== Activity ==
Take every line containing "down" from the material and copy it.

== Source material ==
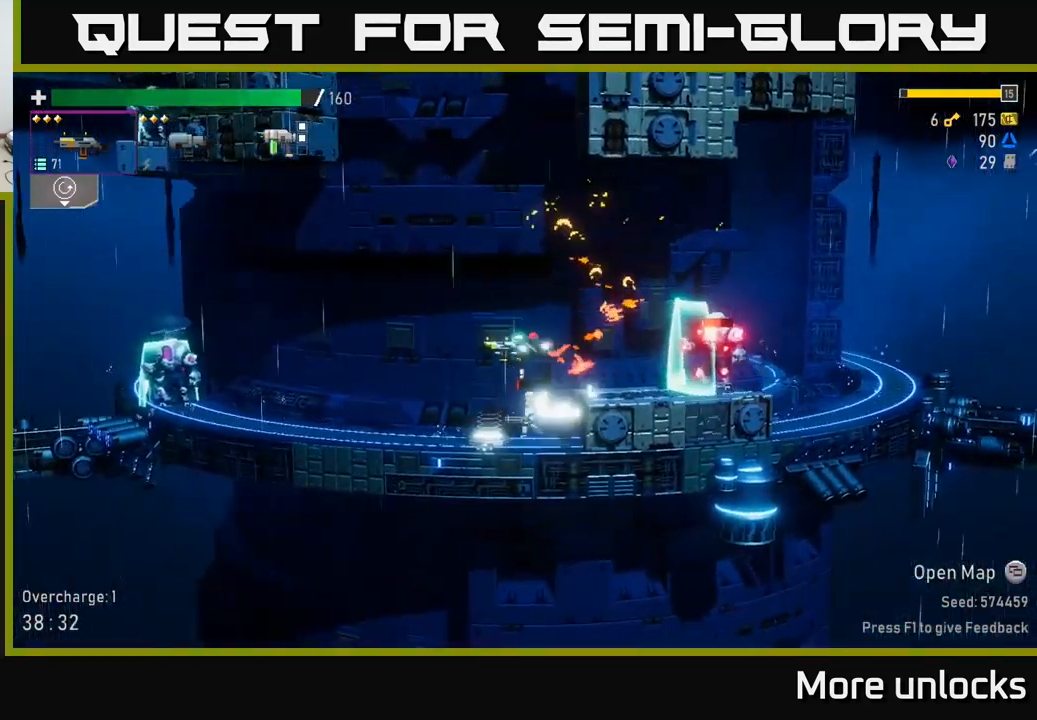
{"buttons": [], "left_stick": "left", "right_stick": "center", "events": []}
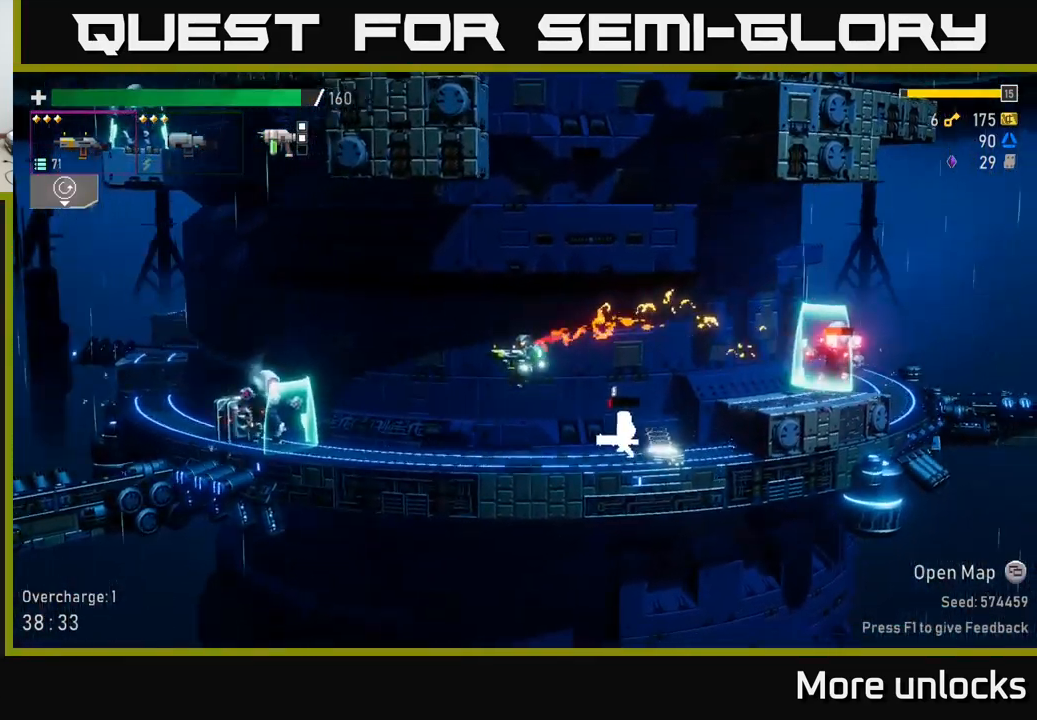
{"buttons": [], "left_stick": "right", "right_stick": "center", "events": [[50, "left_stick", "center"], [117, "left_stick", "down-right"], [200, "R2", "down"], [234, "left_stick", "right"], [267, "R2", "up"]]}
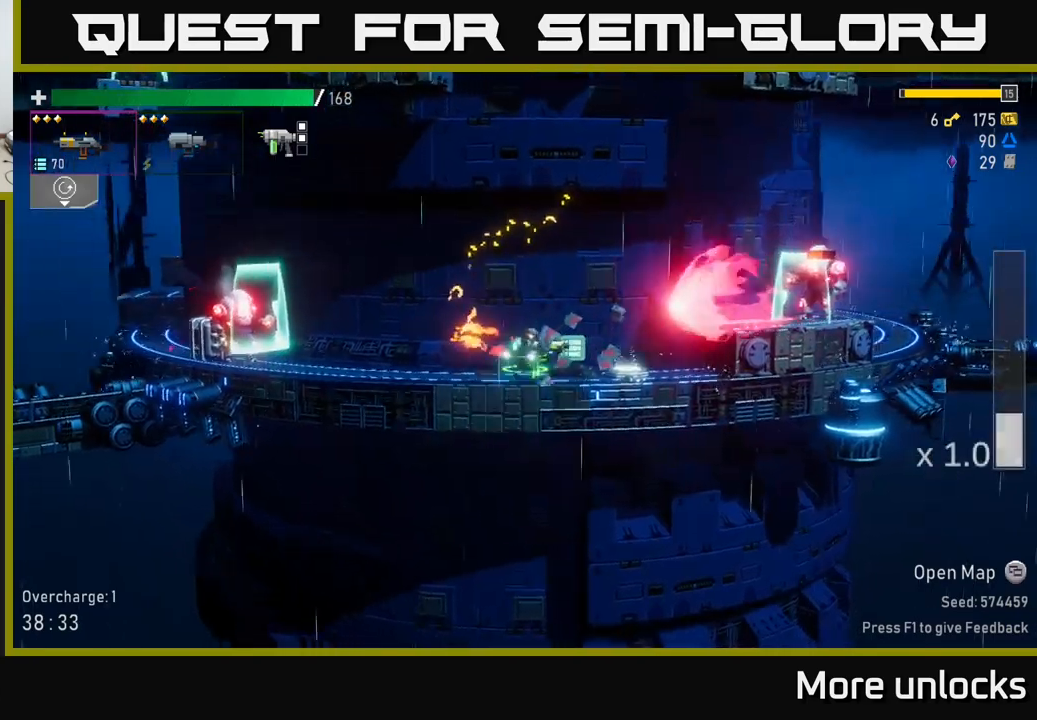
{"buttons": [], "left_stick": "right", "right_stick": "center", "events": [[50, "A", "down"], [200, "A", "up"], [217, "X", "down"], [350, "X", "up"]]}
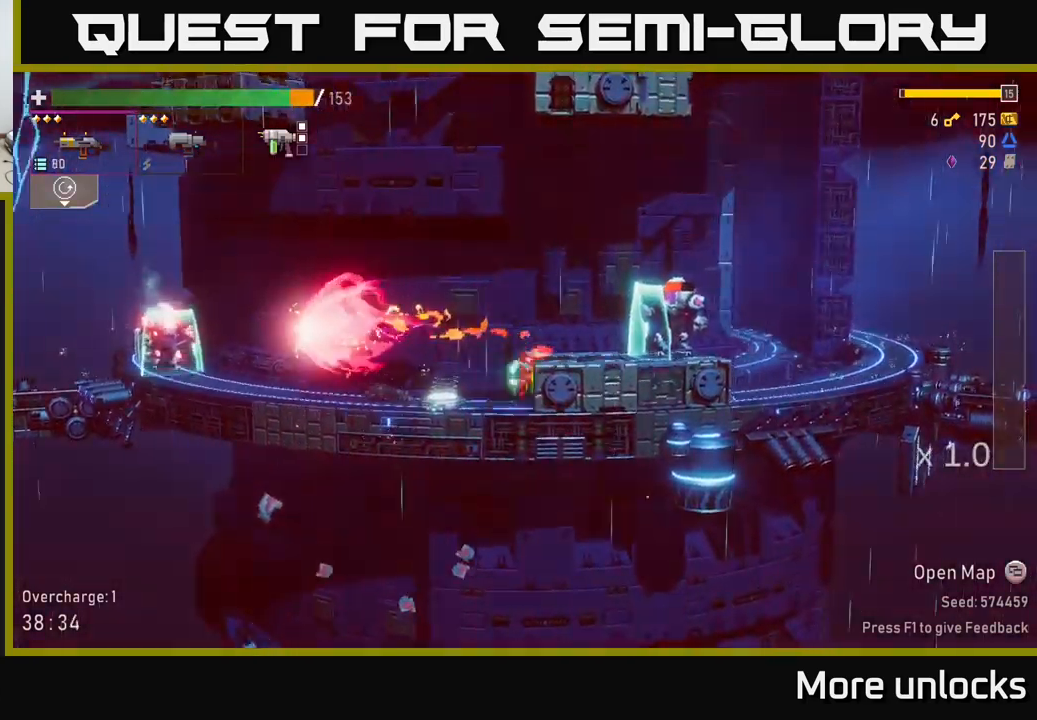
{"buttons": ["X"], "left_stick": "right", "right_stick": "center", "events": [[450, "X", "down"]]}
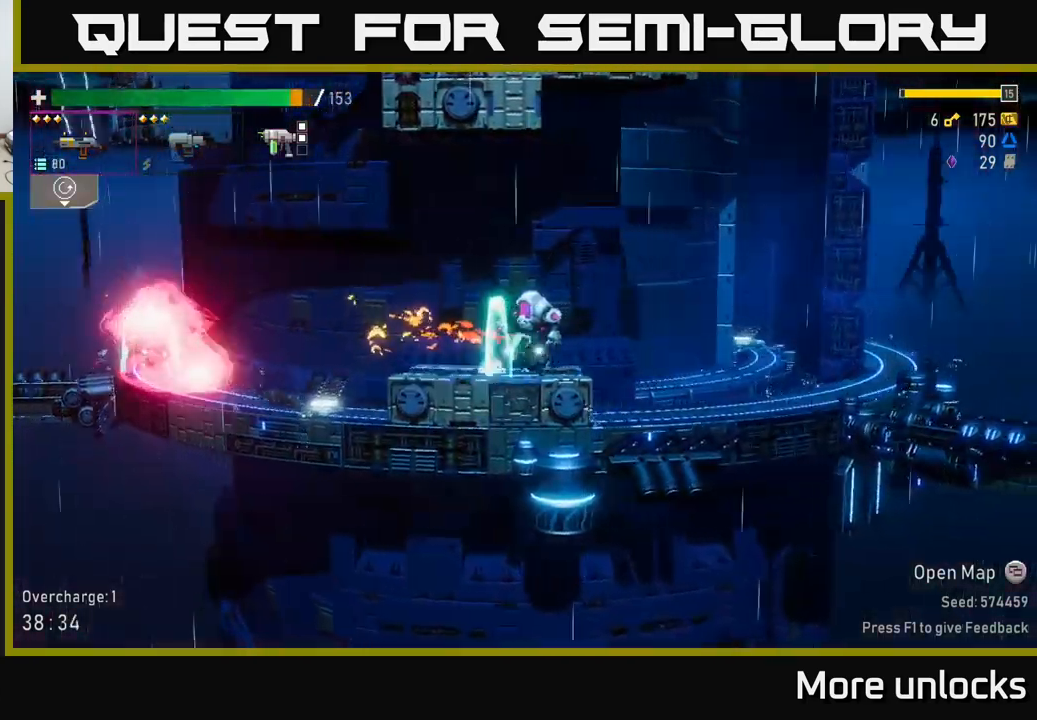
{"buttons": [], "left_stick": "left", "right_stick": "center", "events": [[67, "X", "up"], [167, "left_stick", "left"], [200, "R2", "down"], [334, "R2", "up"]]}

== Answer to this problem ==
{"buttons": [], "left_stick": "right", "right_stick": "center", "events": [[50, "left_stick", "center"], [117, "left_stick", "down-right"], [200, "R2", "down"], [234, "left_stick", "right"], [267, "R2", "up"]]}
{"buttons": [], "left_stick": "right", "right_stick": "center", "events": [[50, "A", "down"], [200, "A", "up"], [217, "X", "down"], [350, "X", "up"]]}
{"buttons": ["X"], "left_stick": "right", "right_stick": "center", "events": [[450, "X", "down"]]}
{"buttons": [], "left_stick": "left", "right_stick": "center", "events": [[67, "X", "up"], [167, "left_stick", "left"], [200, "R2", "down"], [334, "R2", "up"]]}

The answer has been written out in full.